(Beginning of Material for this task)
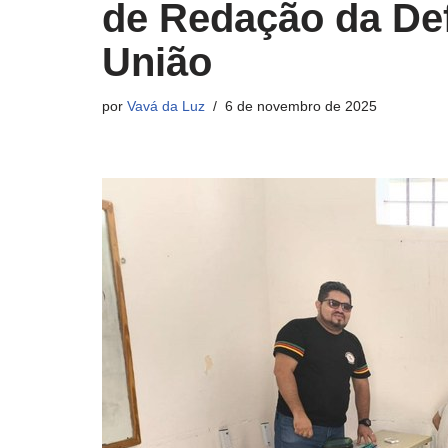
de Redação da Def
União
por
Vavá da Luz
6 de novembro de 2025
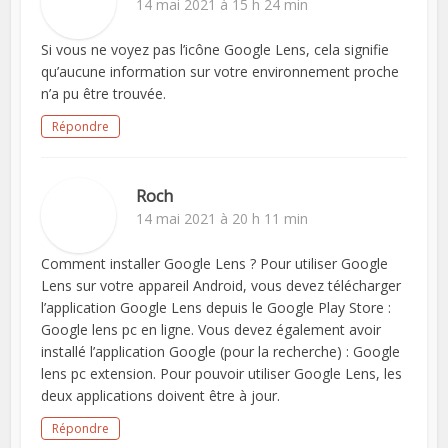
14 mai 2021 à 15 h 24 min
Si vous ne voyez pas l’icône Google Lens, cela signifie
qu’aucune information sur votre environnement proche
n’a pu être trouvée.
Répondre
Roch
14 mai 2021 à 20 h 11 min
Comment installer Google Lens ? Pour utiliser Google
Lens sur votre appareil Android, vous devez télécharger
l’application Google Lens depuis le Google Play Store :
Google lens pc en ligne. Vous devez également avoir
installé l’application Google (pour la recherche) : Google
lens pc extension. Pour pouvoir utiliser Google Lens, les
deux applications doivent être à jour.
Répondre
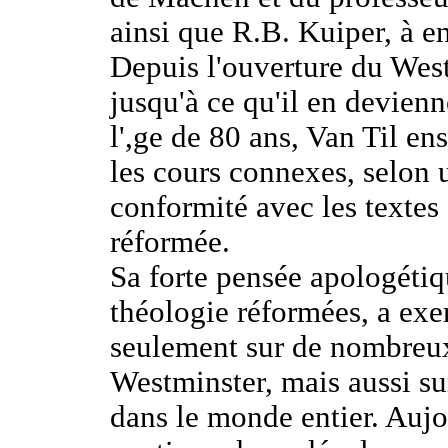
ainsi que R.B. Kuiper, à en
Depuis l'ouverture du Wes
jusqu'à ce qu'il en devien
l',ge de 80 ans, Van Til en
les cours connexes, selon 
conformité avec les textes
réformée.
Sa forte pensée apologétiqu
théologie réformées, a exe
seulement sur de nombreu
Westminster, mais aussi su
dans le monde entier. Aujo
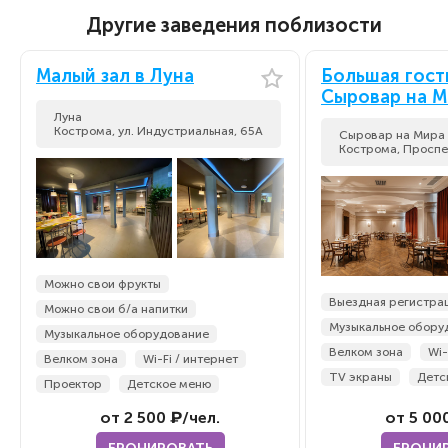
Другие заведения поблизости
Малый зал в Луна
Большая гост
Сыровар на М
Луна
Кострома, ул. Индустриальная, 65А
Сыровар на Мира
Кострома, ​Проспе
Можно свои фрукты
Выездная регистра
Можно свои б/а напитки
Музыкальное обору
Музыкальное оборудование
Велком зона
Wi-
Велком зона
Wi-Fi / интернет
TV экраны
Детс
Проектор
Детское меню
от 2 500 ₽/чел.
от 5 00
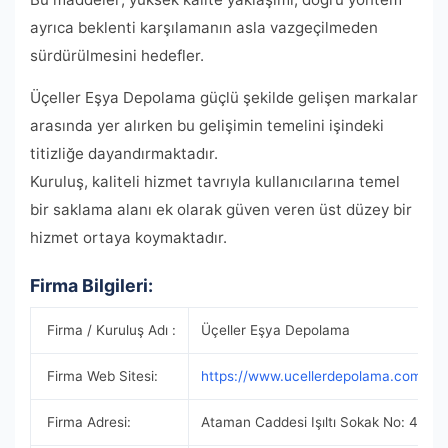
ayrıca beklenti karşılamanın asla vazgeçilmeden
sürdürülmesini hedefler.
Üçeller Eşya Depolama güçlü şekilde gelişen markalar
arasında yer alırken bu gelişimin temelini işindeki
titizliğe dayandırmaktadır.
Kuruluş, kaliteli hizmet tavrıyla kullanıcılarına temel
bir saklama alanı ek olarak güven veren üst düzey bir
hizmet ortaya koymaktadır.
Firma Bilgileri:
Firma / Kuruluş Adı :
Üçeller Eşya Depolama
Firma Web Sitesi:
https://www.ucellerdepolama.com/
Firma Adresi:
Ataman Caddesi Işıltı Sokak No: 46 Fın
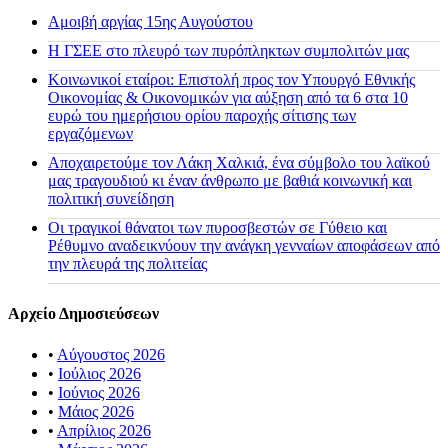
Αμοιβή αργίας 15ης Αυγούστου
H ΓΣΕΕ στο πλευρό των πυρόπληκτων συμπολιτών μας
Κοινωνικοί εταίροι: Επιστολή προς τον Υπουργό Εθνικής
Οικονομίας & Οικονομικών για αύξηση από τα 6 στα 10
ευρώ του ημερήσιου ορίου παροχής σίτισης των
εργαζόμενων
Αποχαιρετούμε τον Λάκη Χαλκιά, ένα σύμβολο του λαϊκού
μας τραγουδιού κι έναν άνθρωπο με βαθιά κοινωνική και
πολιτική συνείδηση
Οι τραγικοί θάνατοι των πυροσβεστών σε Γύθειο και
Ρέθυμνο αναδεικνύουν την ανάγκη γενναίων αποφάσεων από
την πλευρά της πολιτείας
Αρχείο Δημοσιεύσεων
•
Αύγουστος 2026
•
Ιούλιος 2026
•
Ιούνιος 2026
•
Μάιος 2026
•
Απρίλιος 2026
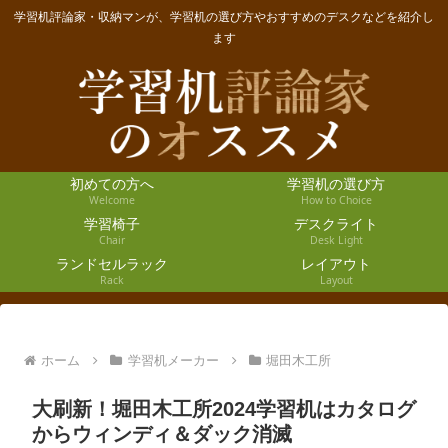
学習机評論家・収納マンが、学習机の選び方やおすすめのデスクなどを紹介し
ます
初めての方へ
学習机の選び方
Welcome
How to Choice
学習椅子
デスクライト
Chair
Desk Light
ランドセルラック
レイアウト
Rack
Layout
ホーム
学習机メーカー
堀田木工所
大刷新！堀田木工所2024学習机はカタログ
からウィンディ＆ダック消滅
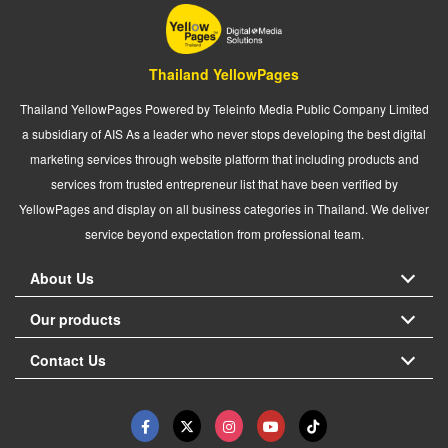
Thailand YellowPages
Thailand YellowPages Powered by Teleinfo Media Public Company Limited
a subsidiary of AIS As a leader who never stops developing the best digital
marketing services through website platform that including products and
services from trusted entrepreneur list that have been verified by
YellowPages and display on all business categories in Thailand. We deliver
service beyond expectation from professional team.
About Us
Our products
Contact Us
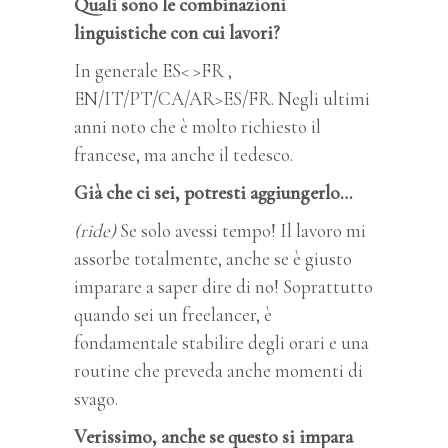
Quali sono le combinazioni
linguistiche con cui lavori?
In generale ES< >FR ,
EN/IT/PT/CA/AR>ES/FR. Negli ultimi
anni noto che è molto richiesto il
francese, ma anche il tedesco.
Già che ci sei, potresti aggiungerlo…
(ride)
Se solo avessi tempo! Il lavoro mi
assorbe totalmente, anche se è giusto
imparare a saper dire di no! Soprattutto
quando sei un freelancer, è
fondamentale stabilire degli orari e una
routine che preveda anche momenti di
svago.
Verissimo, anche se questo si impara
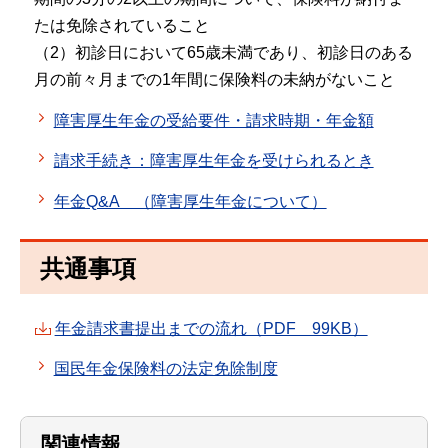
たは免除されていること
（2）初診日において65歳未満であり、初診日のある
月の前々月までの1年間に保険料の未納がないこと
障害厚生年金の受給要件・請求時期・年金額
請求手続き：障害厚生年金を受けられるとき
年金Q&A （障害厚生年金について）
共通事項
年金請求書提出までの流れ（PDF 99KB）
国民年金保険料の法定免除制度
関連情報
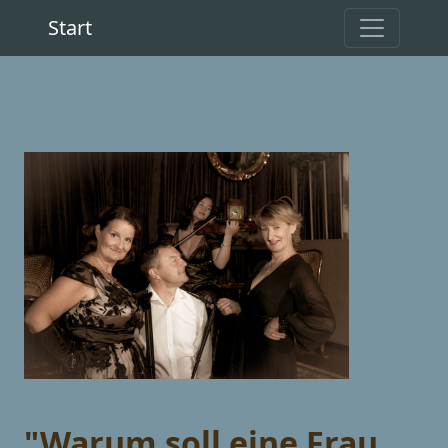
Start
"Warum soll eine Frau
(End of Material for this task)
> [Your objective] Without the pictures, write out the lines from the beginning of the entries through the line with "Wi-Fi / интернет".

> [Task response]
de Redação da Def
União
por
Vavá da Luz
6 de novembro de 2025
14 mai 2021 à 15 h 24 min
Si vous ne voyez pas l’icône Google Lens, cela signifie
qu’aucune information sur votre environnement proche
n’a pu être trouvée.
Répondre
Roch
14 mai 2021 à 20 h 11 min
Comment installer Google Lens ? Pour utiliser Google
Lens sur votre appareil Android, vous devez télécharger
l’application Google Lens depuis le Google Play Store :
Google lens pc en ligne. Vous devez également avoir
installé l’application Google (pour la recherche) : Google
lens pc extension. Pour pouvoir utiliser Google Lens, les
deux applications doivent être à jour.
Répondre
ainsi que R.B. Kuiper, à en
Depuis l'ouverture du Wes
jusqu'à ce qu'il en devien
l',ge de 80 ans, Van Til en
les cours connexes, selon 
conformité avec les textes
réformée.
Sa forte pensée apologétiqu
théologie réformées, a exe
seulement sur de nombreu
Westminster, mais aussi su
dans le monde entier. Aujo
Другие заведения поблизости
Малый зал в Луна
Большая гост
Сыровар на М
Луна
Кострома, ул. Индустриальная, 65А
Сыровар на Мира
Кострома, ​Проспе
Можно свои фрукты
Выездная регистра
Можно свои б/а напитки
Музыкальное обору
Музыкальное оборудование
Велком зона
Wi-
Велком зона
Wi-Fi / интернет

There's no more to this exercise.